Listed records Start Marker
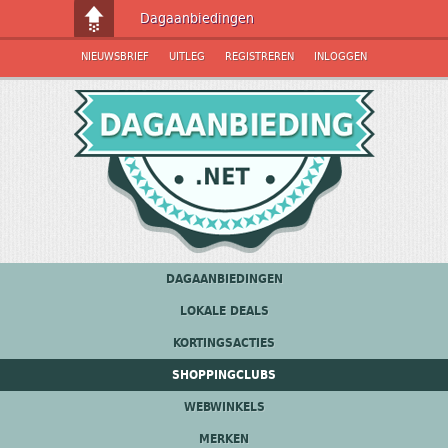
Dagaanbiedingen
NIEUWSBRIEF
UITLEG
REGISTREREN
INLOGGEN
DAGAANBIEDINGEN
LOKALE DEALS
KORTINGSACTIES
SHOPPINGCLUBS
WEBWINKELS
MERKEN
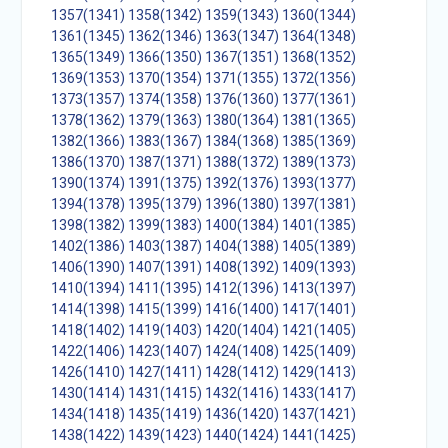
1357(1341)
1358(1342)
1359(1343)
1360(1344)
1361(1345)
1362(1346)
1363(1347)
1364(1348)
1365(1349)
1366(1350)
1367(1351)
1368(1352)
1369(1353)
1370(1354)
1371(1355)
1372(1356)
1373(1357)
1374(1358)
1376(1360)
1377(1361)
1378(1362)
1379(1363)
1380(1364)
1381(1365)
1382(1366)
1383(1367)
1384(1368)
1385(1369)
1386(1370)
1387(1371)
1388(1372)
1389(1373)
1390(1374)
1391(1375)
1392(1376)
1393(1377)
1394(1378)
1395(1379)
1396(1380)
1397(1381)
1398(1382)
1399(1383)
1400(1384)
1401(1385)
1402(1386)
1403(1387)
1404(1388)
1405(1389)
1406(1390)
1407(1391)
1408(1392)
1409(1393)
1410(1394)
1411(1395)
1412(1396)
1413(1397)
1414(1398)
1415(1399)
1416(1400)
1417(1401)
1418(1402)
1419(1403)
1420(1404)
1421(1405)
1422(1406)
1423(1407)
1424(1408)
1425(1409)
1426(1410)
1427(1411)
1428(1412)
1429(1413)
1430(1414)
1431(1415)
1432(1416)
1433(1417)
1434(1418)
1435(1419)
1436(1420)
1437(1421)
1438(1422)
1439(1423)
1440(1424)
1441(1425)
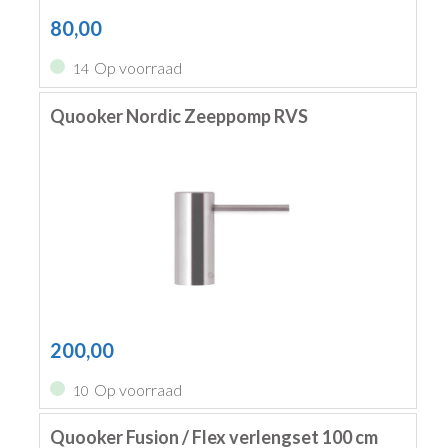
80,00
Op voorraad
14
Quooker Nordic Zeeppomp RVS
200,00
Op voorraad
10
Quooker Fusion / Flex verlengset 100 cm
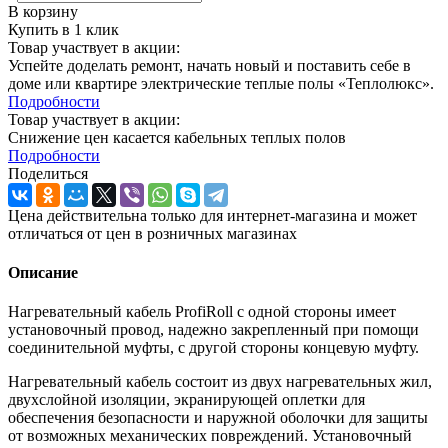
В корзину
Купить в 1 клик
Товар участвует в акции:
Успейте доделать ремонт, начать новый и поставить себе в
доме или квартире электрические теплые полы «Теплолюкс».
Подробности
Товар участвует в акции:
Снижение цен касается кабельных теплых полов
Подробности
Поделиться
Цена действительна только для интернет-магазина и может
отличаться от цен в розничных магазинах
Описание
Нагревательный кабель ProfiRoll с одной стороны имеет
установочный провод, надежно закрепленный при помощи
соединительной муфты, с другой стороны концевую муфту.
Нагревательный кабель состоит из двух нагревательных жил,
двухслойной изоляции, экранирующей оплетки для
обеспечения безопасности и наружной оболочки для защиты
от возможных механических повреждений. Установочный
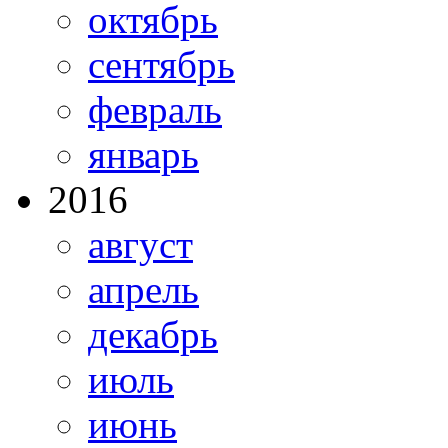
октябрь
сентябрь
февраль
январь
2016
август
апрель
декабрь
июль
июнь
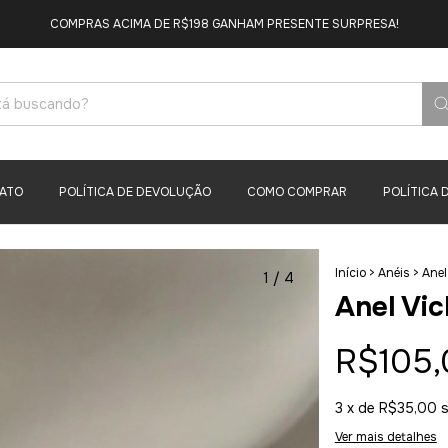
COMPRAS ACIMA DE R$198 GANHAM PRESENTE SURPRESA!
ATO
POLÍTICA DE DEVOLUÇÃO
COMO COMPRAR
POLÍTICA 
Início
>
Anéis
>
Anel
1
/
4
Anel Vi
R$105,
3
x de
R$35,00
Ver mais detalhes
Listed records End Marker
- _Prompt_: Report each line above that includes the string "стороны".

- _Solution to this problem_:
Нагревательный кабель ProfiRoll с одной стороны имеет
соединительной муфты, с другой стороны концевую муфту.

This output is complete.